[Start Reading passage]

Božidar Milenković

Personal information
- Date of birth: 6 March 1954
- Place of birth: Vlasotince, FPR Yugoslavia
- Date of death: 25 July 2020 (aged 66)
- Place of death: Belgrade, Serbia
- Position: Defender

Youth career
- Vlasina

Senior career*
- Years: Team / Apps / (Gls)
- 1973–1975: Dubočica
- 1975–1986: OFK Beograd / 271 / (16)
- 1986: Toronto Italia
- 1987: Hamilton Steelers / 13 / (1)
- 1987–1988: OFK Beograd / 3 / (0)

Managerial career
- 1996–1997: OFK Beograd
- Železničar Beograd

= Božidar Milenković =

Serbian footballer and coach (1954–2020)

Božidar Milenković (6 March 1954 – 25 July 2020) was a Serbian professional footballer and coach.

[End Reading passage]
[Start Extracted records]

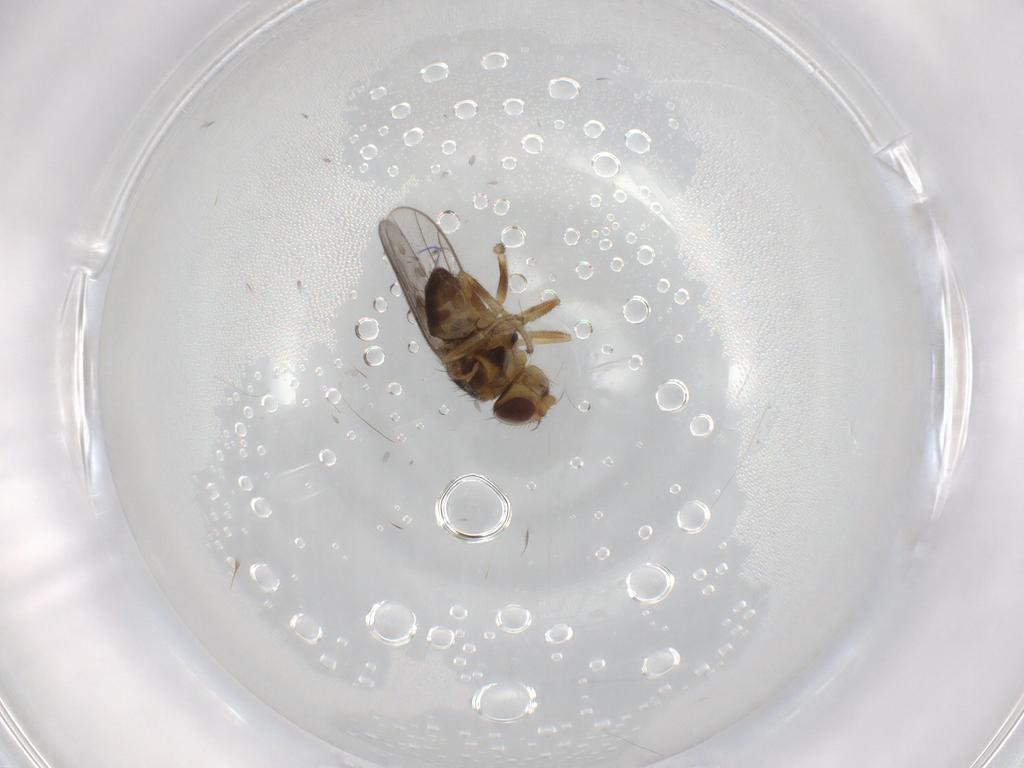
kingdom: Animalia
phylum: Arthropoda
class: Insecta
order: Diptera
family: Chloropidae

[End Extracted records]

> [What to produce]:
Quote the passage from the Božidar Milenković text between "Personal information" and "Beograd / 271 / (16)", inclusive.

> [Task response]:
Personal information
- Date of birth: 6 March 1954
- Place of birth: Vlasotince, FPR Yugoslavia
- Date of death: 25 July 2020 (aged 66)
- Place of death: Belgrade, Serbia
- Position: Defender

Youth career
- Vlasina

Senior career*
- Years: Team / Apps / (Gls)
- 1973–1975: Dubočica
- 1975–1986: OFK Beograd / 271 / (16)